Before you go scouring the Internet for some commercial bacterial supplement, know that the authors suggested that we might already have such bacteria in our 'oral cavity' (mouth in plain speak); in our saliva and dental plaque.

The paper summary:

  • Human dental plaque and saliva were collected from willing volunteers and the various oral micro-organisms cultured. Those bacteria with gliadin-degrading activity were identified by 16S rDNA analysis, a sort of molecular fingerprinting service.
  • Various bacterial strains were added to synthetic immunogenic peptide sequences from gliadin and the subsequent effects separated and characterised by a combination of reversed-phase HPLC and mass spectrometric detection (MS/MS).
  • The results: 27 aerobic and 30 anaerobic bacterial strains capable of metabolising gluten were found. All the final anaerobic strains cultured (n=10 fastest growing) were of the Bifidobacterium genus. The final aerobic strains (n=5 fastest growing) included bacteria of the Rothia genus.
  • Several tri-peptide combinations appearing in the greatest frequency within the larger gluten peptides were broken down by individual bacterial strains. Rothia mucilaginosa and Rothia aeria seemed to come out top in terms of their hydrolysing abilities in terms of amounts and time taken. This effect was also noted when the larger immunogenic epitopes were exposed to the Rothia strains. 

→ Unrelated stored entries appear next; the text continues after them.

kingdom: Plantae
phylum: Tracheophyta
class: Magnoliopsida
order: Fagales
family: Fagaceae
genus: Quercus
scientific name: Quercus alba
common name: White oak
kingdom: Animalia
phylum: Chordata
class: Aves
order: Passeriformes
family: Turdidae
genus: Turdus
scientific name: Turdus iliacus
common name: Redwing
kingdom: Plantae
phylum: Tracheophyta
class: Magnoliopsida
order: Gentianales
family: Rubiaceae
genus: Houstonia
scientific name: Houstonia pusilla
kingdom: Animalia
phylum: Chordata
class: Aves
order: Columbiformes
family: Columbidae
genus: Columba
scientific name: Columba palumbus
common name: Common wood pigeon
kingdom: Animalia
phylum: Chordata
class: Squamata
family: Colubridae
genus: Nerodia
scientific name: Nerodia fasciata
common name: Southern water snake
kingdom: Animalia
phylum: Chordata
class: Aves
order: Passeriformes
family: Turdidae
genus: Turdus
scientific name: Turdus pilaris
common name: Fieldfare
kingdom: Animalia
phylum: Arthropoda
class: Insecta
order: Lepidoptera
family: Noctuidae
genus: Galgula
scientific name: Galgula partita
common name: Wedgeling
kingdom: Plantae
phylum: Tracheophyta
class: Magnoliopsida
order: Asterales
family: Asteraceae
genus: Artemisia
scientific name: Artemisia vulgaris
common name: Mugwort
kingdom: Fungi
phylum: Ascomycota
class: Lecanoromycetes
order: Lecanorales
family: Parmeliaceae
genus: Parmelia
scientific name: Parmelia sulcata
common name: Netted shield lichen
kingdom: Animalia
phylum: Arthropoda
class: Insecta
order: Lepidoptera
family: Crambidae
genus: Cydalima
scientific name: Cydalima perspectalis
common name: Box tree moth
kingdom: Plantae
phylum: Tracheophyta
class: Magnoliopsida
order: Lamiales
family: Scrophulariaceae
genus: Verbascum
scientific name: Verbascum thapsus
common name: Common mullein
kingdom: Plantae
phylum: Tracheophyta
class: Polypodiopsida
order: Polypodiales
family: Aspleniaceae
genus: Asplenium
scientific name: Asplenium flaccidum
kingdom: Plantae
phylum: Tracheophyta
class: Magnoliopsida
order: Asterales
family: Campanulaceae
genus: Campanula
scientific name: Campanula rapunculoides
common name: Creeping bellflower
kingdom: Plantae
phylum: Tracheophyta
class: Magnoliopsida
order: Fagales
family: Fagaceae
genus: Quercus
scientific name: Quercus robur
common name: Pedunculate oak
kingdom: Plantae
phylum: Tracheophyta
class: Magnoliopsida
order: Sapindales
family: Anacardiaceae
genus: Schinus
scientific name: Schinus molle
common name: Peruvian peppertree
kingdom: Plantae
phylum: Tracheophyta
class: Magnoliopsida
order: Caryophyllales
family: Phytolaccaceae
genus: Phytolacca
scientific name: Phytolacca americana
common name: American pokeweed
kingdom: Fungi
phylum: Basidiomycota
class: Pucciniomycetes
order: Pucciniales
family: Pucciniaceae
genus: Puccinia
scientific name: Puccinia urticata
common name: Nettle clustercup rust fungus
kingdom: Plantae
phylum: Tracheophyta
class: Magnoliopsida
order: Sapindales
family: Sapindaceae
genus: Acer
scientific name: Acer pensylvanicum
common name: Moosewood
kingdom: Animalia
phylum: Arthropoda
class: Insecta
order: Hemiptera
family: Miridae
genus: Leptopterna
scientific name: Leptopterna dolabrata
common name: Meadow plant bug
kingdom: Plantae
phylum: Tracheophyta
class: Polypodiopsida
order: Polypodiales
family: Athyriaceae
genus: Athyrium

There are a few important points to be taken from this research. First is the suggestion that digestion starts in the mouth and that all important motherly advice 'chew your food properly'. Masticating (or chewing to us mere mortals) is an important first step in presenting the food we eat to the rest of our hard-working gastrointestinal (GI) tract. Second is the suggestion that dental plaque (alongside saliva) might actually serve some purpose rather than just being something associated with poor oral hygiene and bad breath. I am not for one minute suggesting that we should all stop our regular tooth cleaning routine; but perhaps just step back and think about when you clean your teeth and what products you might use in your dental hygiene routine. Finally (finally!) I am already a big fan of the idea that our relationship with bacteria, some strains of bacteria, is an important one. A primary implication from this work is that 'addition' of bacteria to food or whilst eating certain foods (bearing in mind the effect of pH on these bacteria) might actually serve as another tool in the arsenal against conditions like coeliac disease, and even gluten sensitivity when it comes to degrading those very difficult gluten peptides. Please note that I am not recommending anything from this point given the slightly more negative press from these strains; just speculating.

* Zamakhchari M. et al. Identification of Rothia bacteria as gluten-degrading natural colonizers of the upper gastro-intestinal tract. PLoS ONE. September 2011.

1 comment:

  1. Yes, immune responses to gluten begin in the mucosa. Gliadin antibodies IgA + IgM can now be measured at this first stage of the gluten immune response before there is gut damage. Implementation of the gluten free diet at this stage is most beneficial.